ABOUT THIS EXERCISE
From the first line onward, reproduce the records exactly; the final line to include is the one holding "ausgelegt oder angebracht sein, damit die".

EXTRACTED DATA
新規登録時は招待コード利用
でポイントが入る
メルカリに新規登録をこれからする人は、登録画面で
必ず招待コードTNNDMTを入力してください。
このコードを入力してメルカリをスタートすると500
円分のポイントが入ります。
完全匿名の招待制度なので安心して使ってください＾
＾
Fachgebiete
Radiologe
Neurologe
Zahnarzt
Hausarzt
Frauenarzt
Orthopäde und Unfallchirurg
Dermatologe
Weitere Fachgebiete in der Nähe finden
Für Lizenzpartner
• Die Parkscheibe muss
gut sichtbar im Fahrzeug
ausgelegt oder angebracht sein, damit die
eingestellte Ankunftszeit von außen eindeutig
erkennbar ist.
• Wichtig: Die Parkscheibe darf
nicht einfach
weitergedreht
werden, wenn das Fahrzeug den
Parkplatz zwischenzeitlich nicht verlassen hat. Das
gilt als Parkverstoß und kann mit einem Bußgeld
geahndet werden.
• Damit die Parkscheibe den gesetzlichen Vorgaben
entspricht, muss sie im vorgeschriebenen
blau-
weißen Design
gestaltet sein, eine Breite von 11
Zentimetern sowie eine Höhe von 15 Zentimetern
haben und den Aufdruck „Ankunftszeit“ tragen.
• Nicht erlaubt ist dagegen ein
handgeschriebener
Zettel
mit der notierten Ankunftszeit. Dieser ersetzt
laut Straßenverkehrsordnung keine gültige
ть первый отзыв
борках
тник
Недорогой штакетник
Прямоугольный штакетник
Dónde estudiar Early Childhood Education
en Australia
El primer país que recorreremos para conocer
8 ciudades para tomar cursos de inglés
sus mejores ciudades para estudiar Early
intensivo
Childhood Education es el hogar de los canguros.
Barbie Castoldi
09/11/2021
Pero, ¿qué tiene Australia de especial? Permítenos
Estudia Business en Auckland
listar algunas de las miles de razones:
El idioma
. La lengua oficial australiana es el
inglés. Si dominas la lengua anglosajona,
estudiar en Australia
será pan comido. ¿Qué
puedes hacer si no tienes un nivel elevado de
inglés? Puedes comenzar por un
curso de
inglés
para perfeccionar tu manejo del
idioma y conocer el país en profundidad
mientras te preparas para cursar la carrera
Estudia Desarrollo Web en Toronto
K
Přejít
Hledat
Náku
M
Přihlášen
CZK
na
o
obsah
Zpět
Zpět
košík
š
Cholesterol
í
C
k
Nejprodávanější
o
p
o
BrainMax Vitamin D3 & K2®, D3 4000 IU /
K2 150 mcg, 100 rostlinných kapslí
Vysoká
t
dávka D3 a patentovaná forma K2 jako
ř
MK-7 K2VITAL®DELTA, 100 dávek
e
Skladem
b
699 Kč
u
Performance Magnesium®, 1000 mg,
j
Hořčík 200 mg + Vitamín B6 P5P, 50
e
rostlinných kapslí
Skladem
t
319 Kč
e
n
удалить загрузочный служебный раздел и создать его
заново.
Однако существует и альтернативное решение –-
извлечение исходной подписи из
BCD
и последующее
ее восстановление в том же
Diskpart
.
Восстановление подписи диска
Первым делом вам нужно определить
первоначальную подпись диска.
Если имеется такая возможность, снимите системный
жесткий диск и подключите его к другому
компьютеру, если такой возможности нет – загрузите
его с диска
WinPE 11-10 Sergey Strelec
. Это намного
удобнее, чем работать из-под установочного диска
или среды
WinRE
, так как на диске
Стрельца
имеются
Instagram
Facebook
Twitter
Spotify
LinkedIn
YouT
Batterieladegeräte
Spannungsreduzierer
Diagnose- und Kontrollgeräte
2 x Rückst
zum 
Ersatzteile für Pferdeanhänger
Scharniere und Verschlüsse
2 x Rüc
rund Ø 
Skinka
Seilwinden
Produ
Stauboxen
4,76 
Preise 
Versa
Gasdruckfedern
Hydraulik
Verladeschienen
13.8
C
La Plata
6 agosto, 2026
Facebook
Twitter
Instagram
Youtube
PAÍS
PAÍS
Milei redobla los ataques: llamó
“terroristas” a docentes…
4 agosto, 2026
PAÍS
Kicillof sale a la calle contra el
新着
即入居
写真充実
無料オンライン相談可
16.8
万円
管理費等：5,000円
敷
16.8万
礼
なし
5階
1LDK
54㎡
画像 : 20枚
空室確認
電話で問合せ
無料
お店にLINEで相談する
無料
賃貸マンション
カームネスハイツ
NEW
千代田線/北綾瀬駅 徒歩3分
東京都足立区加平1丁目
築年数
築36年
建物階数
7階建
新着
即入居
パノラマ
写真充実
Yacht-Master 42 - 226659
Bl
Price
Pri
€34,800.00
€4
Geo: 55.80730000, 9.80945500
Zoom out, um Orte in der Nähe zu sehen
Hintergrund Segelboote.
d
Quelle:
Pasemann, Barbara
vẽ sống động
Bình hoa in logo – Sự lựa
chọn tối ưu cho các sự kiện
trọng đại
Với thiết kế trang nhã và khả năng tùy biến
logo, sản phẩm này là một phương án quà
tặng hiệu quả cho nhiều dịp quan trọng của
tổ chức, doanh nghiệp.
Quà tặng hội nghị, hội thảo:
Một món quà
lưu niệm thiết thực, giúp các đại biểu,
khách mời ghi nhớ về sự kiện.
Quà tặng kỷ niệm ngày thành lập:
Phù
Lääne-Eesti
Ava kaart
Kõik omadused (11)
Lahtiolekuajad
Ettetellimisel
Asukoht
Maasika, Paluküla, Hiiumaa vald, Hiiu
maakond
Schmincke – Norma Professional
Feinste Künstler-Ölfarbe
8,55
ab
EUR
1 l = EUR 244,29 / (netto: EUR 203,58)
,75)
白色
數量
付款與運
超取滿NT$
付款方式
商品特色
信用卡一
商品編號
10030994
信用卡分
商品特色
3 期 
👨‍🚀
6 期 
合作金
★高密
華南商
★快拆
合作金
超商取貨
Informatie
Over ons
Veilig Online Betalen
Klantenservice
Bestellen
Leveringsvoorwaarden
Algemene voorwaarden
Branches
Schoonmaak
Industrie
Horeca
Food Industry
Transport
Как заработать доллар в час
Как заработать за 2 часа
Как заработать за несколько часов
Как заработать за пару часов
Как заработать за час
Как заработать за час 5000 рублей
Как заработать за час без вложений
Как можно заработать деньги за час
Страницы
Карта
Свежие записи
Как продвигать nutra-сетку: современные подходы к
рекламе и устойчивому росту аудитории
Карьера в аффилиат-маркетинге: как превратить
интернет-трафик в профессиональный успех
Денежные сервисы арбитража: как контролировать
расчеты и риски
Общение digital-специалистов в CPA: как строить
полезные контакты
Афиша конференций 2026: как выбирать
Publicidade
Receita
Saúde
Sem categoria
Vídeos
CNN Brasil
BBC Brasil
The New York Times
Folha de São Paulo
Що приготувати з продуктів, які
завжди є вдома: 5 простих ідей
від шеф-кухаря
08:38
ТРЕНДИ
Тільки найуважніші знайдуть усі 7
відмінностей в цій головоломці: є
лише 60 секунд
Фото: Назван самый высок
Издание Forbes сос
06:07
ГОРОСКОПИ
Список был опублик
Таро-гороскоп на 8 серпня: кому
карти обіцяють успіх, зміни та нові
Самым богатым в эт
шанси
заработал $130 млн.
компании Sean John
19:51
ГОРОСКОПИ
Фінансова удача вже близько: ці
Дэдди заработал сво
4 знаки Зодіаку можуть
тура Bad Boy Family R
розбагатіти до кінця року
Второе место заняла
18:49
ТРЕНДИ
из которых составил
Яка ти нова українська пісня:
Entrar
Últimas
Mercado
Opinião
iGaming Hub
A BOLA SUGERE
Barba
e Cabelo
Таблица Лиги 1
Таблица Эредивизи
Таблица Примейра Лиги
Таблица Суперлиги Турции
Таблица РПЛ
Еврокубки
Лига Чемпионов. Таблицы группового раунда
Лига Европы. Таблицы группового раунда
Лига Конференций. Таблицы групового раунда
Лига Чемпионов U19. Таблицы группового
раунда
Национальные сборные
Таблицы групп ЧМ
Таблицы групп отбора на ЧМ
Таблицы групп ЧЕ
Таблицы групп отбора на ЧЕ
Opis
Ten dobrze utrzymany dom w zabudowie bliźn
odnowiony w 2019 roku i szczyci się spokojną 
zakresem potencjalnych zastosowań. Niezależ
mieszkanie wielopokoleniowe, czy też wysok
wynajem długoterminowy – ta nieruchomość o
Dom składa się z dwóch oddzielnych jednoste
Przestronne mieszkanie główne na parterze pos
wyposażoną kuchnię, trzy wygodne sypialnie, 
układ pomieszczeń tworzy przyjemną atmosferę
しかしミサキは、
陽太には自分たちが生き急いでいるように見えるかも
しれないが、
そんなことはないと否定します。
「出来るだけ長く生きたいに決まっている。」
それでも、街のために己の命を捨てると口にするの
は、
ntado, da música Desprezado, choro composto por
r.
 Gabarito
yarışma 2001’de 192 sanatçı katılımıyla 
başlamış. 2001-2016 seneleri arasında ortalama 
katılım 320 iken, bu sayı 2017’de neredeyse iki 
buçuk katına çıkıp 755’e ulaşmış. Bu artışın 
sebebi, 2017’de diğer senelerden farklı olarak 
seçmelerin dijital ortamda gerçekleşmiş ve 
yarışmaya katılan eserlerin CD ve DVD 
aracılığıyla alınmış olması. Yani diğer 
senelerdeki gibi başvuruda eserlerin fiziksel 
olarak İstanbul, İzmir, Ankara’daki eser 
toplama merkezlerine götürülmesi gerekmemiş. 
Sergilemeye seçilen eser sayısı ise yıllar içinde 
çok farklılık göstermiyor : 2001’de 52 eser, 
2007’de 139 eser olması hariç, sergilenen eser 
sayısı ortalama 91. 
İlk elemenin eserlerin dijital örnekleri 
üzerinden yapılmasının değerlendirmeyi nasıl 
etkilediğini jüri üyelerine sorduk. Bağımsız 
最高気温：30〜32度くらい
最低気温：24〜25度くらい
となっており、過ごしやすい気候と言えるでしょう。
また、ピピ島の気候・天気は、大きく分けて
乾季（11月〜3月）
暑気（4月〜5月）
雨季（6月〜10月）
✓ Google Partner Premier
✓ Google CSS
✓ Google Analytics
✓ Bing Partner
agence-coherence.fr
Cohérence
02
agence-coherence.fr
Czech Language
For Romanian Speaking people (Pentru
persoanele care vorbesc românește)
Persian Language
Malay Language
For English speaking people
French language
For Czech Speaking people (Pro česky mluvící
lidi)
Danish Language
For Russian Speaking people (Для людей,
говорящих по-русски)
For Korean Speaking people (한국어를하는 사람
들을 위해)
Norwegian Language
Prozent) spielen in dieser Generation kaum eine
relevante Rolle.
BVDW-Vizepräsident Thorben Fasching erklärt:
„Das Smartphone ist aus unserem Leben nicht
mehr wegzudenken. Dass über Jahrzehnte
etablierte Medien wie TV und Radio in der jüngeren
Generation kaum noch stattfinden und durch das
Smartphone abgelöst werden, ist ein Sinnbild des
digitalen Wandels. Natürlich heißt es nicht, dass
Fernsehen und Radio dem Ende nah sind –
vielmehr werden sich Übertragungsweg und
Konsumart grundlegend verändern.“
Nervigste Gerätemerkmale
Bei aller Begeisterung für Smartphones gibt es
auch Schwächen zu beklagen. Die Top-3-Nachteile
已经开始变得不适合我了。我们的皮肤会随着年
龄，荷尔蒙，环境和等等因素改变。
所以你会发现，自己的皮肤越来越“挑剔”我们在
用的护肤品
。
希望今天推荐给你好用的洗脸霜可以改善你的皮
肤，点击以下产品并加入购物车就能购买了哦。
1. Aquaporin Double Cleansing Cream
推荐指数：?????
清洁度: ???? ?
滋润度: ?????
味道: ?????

EXERCISE ANSWER
新規登録時は招待コード利用
でポイントが入る
メルカリに新規登録をこれからする人は、登録画面で
必ず招待コードTNNDMTを入力してください。
このコードを入力してメルカリをスタートすると500
円分のポイントが入ります。
完全匿名の招待制度なので安心して使ってください＾
＾
Fachgebiete
Radiologe
Neurologe
Zahnarzt
Hausarzt
Frauenarzt
Orthopäde und Unfallchirurg
Dermatologe
Weitere Fachgebiete in der Nähe finden
Für Lizenzpartner
• Die Parkscheibe muss
gut sichtbar im Fahrzeug
ausgelegt oder angebracht sein, damit die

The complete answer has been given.